Po raz pierwszy naukowcy wiercili w podwodnej górze, aby zebrać rekordowy fragment płaszcza Ziemi — skaliste jądro o długości ponad 3280 stóp (jeden kilometr).
Ten niesamowity wyczyn został osiągnięty dzięki wierceniu w Masywie Atlantydy, podwodnej górze położonej na Grzbiecie Środkowoatlantyckim pod Oceanem Północnoatlantyckim. Wyrównując wiertła w tym miejscu, geolodzy wywiercili w górze otwór o głębokości 4156 stóp (1267 metrów) i wydobyli „zdumiewającą” ilość serpentyn – skał metamorficznych, które tworzą się na głębokich granicach płyt tektonicznych – z wnętrza Ziemi.
Pomimo przełomowych wyników, nie jest to najgłębsze odwierty, jakie kiedykolwiek przeprowadzono na dnie morskim, i technicznie rzecz biorąc, nie wiercono w płaszczu Ziemi. Zamiast tego naukowcy wykorzystali „okno tektoniczne” – obszar, w którym skały płaszcza zostały wypchnięte powyżej ich zwykłego miejsca spoczynku – aby zatopić wiertło i wydobyć materiał.
Powiązany: Płaszcz Ziemi ma lepką warstwę, o której nigdy nie wiedzieliśmy
Geolodzy napisali w post na blogu. „Masyw Atlantydy oferuje rzadką zaletę dostępu, ponieważ składa się z płaszcza skalnego, który został podniesiony blisko powierzchni w wyniku bardzo powolnego procesu rozprzestrzeniania się dna morskiego”.
Geolodzy próbują wydobyć duże fragmenty płaszcza Ziemi od 1961 r., kiedy naukowcy z projektu Mohole podjęli próbę wiercenia pod Oceanem Spokojnym, aby dotrzeć do nieciągłości Mohorovicice, obszaru, w którym skorupa ziemska ustępuje płaszczowi. Niestety, wiertła projektu doprowadziły go tylko 601 stóp (183 m) poniżej dna morskiego, zanim zatonął i próba została odwołana. Następnie szereg kolejnych wierceń w oceanie również zakończyło się bez powodzenia.

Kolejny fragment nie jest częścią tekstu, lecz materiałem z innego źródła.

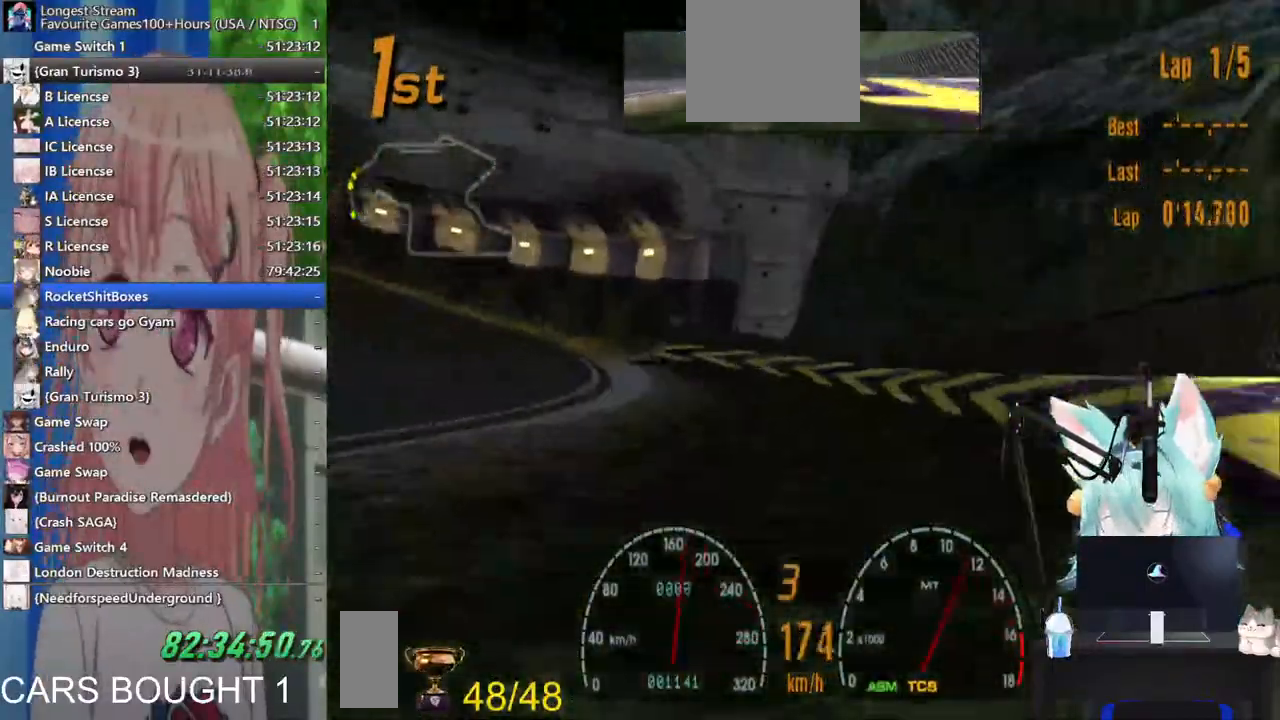
{"dt_ms": 500, "buttons": [], "left_stick": "up-left", "right_stick": "center", "events": []}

Oznacza to, że badanie części płaszcza Ziemi w poszukiwaniu dowodów na procesy tak różnorodne, jak wulkanizm i planeta Ziemia. pole magnetyczneNaukowcy musieli polegać na kawałkach skał wyrzuconych przez erupcje wulkanów, z których wszystkie zostały zmienione podczas podróży na powierzchnię.
Geolodzy, członkowie Międzynarodowego Programu Odkrywania Oceanów na pokładzie naukowego statku wiertniczego JOIDES Resolution, wyruszyli w misję do Masywu Atlantydy nie dlatego, że chcieli wydobyć rdzenie płaszcza, ale dlatego, że szukali początków życia na Ziemi. Skały Masywu zawierają oliwin, który reaguje z wodą w procesie zwanym serpentyną, wytwarzając wodór, niezbędne źródło pożywienia dla życia drobnoustrojów.
Jednak wkrótce po 1 maja, kiedy zakotwiczyli wiertło w poziomym pęknięciu dna morskiego, naukowcy wydobyli rekordowy rdzeń skały górnego płaszcza, który rozciągał się na ponad 3280 stóp.
Skała składała się głównie z perydotytu, gruboziarnistej skały magmowej wypełnionej oliwinem i piroksenem, która jest najpowszechniejszym rodzajem skały w górnym płaszczu. Niektóre oznaki zmian skał w wyniku interakcji z wodą morską mogą oznaczać, że pochodzą one raczej z dolnej skorupy niż z górnego płaszcza, ale naukowcy wciąż szukają głębszych próbek, aby ich odkrycie nie budziło wątpliwości. Wewnątrz tych skał znajduje się skarbnica informacji, które geolodzy będą szukać, aby dowiedzieć się więcej o wewnętrznym funkcjonowaniu Ziemi.
„Wielkość historii z pewnością nie jest tracona przez nasz zespół naukowy, z których wielu jest doświadczonymi badaczami terenowymi i wierzy, że będą to niezwykle ważne dane dla wielu przyszłych pokoleń naukowców” – napisali geolodzy w poście na blogu.